**PROMPT:** Pictures excluded, please retype exactly the lines from the start of the data through the line that contains "focal_mm: 3.99", both ends kept, and nothing beyond them.

--- DATA EXTRACTS ---

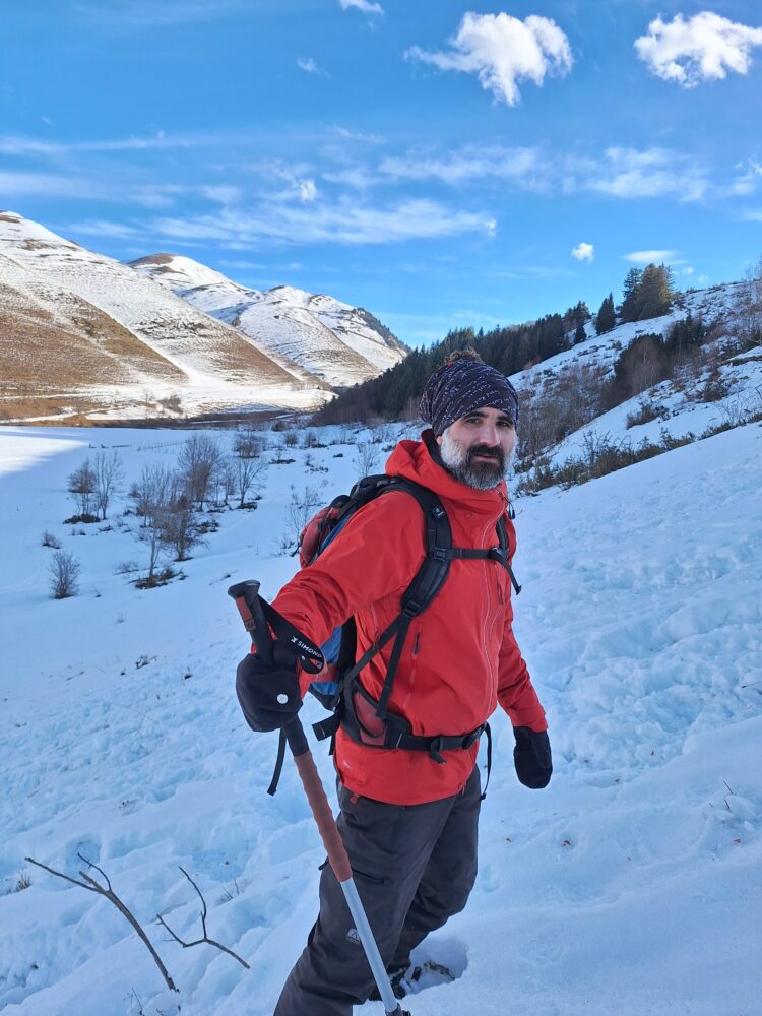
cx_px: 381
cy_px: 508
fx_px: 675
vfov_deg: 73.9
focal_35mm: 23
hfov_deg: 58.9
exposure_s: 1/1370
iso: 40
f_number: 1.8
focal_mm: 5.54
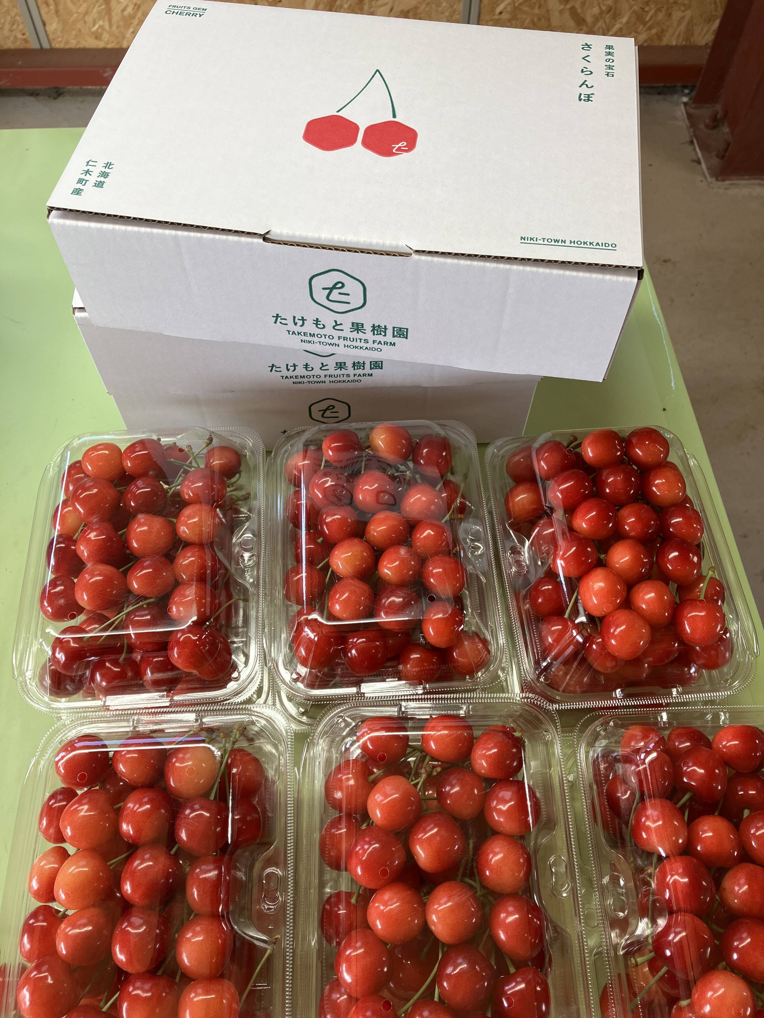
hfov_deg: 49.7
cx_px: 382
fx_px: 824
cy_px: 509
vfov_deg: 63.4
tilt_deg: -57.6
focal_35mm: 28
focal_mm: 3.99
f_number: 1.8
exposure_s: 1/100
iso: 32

---

**OUTPUT:**
cx_px: 381
cy_px: 508
fx_px: 675
vfov_deg: 73.9
focal_35mm: 23
hfov_deg: 58.9
exposure_s: 1/1370
iso: 40
f_number: 1.8
focal_mm: 5.54
hfov_deg: 49.7
cx_px: 382
fx_px: 824
cy_px: 509
vfov_deg: 63.4
tilt_deg: -57.6
focal_35mm: 28
focal_mm: 3.99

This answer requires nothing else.